*** Supplied records ***

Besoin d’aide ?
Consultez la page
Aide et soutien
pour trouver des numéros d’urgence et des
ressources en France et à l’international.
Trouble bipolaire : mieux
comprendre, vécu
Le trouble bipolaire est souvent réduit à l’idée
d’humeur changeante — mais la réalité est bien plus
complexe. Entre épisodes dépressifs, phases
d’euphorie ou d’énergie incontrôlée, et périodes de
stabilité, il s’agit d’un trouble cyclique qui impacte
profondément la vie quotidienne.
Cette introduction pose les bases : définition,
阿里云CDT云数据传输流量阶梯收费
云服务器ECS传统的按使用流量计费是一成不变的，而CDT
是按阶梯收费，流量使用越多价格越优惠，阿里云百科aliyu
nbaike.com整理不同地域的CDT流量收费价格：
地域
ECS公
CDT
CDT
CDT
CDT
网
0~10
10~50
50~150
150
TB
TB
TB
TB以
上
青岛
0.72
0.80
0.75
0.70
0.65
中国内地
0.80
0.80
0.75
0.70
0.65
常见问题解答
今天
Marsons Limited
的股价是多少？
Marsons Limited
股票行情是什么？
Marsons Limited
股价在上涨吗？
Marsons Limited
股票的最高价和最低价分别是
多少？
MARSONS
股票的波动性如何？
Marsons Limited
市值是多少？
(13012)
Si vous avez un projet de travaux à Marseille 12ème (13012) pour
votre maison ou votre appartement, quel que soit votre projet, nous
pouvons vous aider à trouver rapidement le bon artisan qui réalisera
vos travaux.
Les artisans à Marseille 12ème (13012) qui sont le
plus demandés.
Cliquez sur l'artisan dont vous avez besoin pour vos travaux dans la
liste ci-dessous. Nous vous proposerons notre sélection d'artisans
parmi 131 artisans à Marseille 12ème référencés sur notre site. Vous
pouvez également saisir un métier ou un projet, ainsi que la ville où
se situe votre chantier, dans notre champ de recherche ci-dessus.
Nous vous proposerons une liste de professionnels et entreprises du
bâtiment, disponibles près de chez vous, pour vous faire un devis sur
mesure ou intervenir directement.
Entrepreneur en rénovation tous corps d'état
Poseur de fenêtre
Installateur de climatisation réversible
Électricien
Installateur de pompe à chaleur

*** End of Supplied records ***
*** Supplied records ***

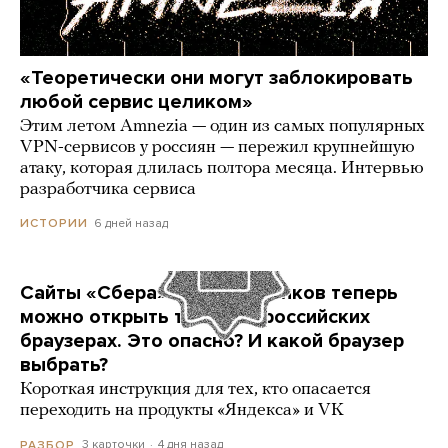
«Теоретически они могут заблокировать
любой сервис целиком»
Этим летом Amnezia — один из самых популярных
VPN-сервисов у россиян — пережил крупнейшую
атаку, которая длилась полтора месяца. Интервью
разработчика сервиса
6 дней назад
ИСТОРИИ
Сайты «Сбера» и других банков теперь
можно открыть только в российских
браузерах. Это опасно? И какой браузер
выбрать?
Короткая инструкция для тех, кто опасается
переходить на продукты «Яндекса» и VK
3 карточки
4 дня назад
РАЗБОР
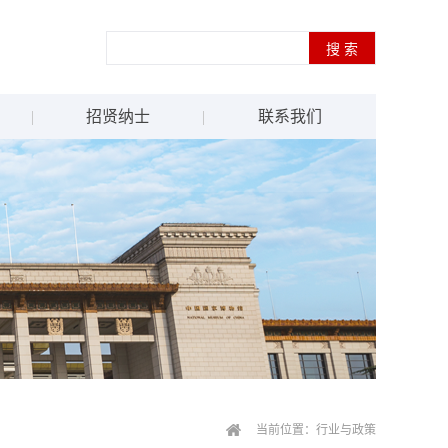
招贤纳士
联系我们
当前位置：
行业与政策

*** End of Supplied records ***

What the task requires =
Lines to set down from above: the line with "Entrepreneur en rénovation tous corps d'état", the line with "Installateur de pompe à chaleur", and every line between, each exactly as written.

Response to the task =
Entrepreneur en rénovation tous corps d'état
Poseur de fenêtre
Installateur de climatisation réversible
Électricien
Installateur de pompe à chaleur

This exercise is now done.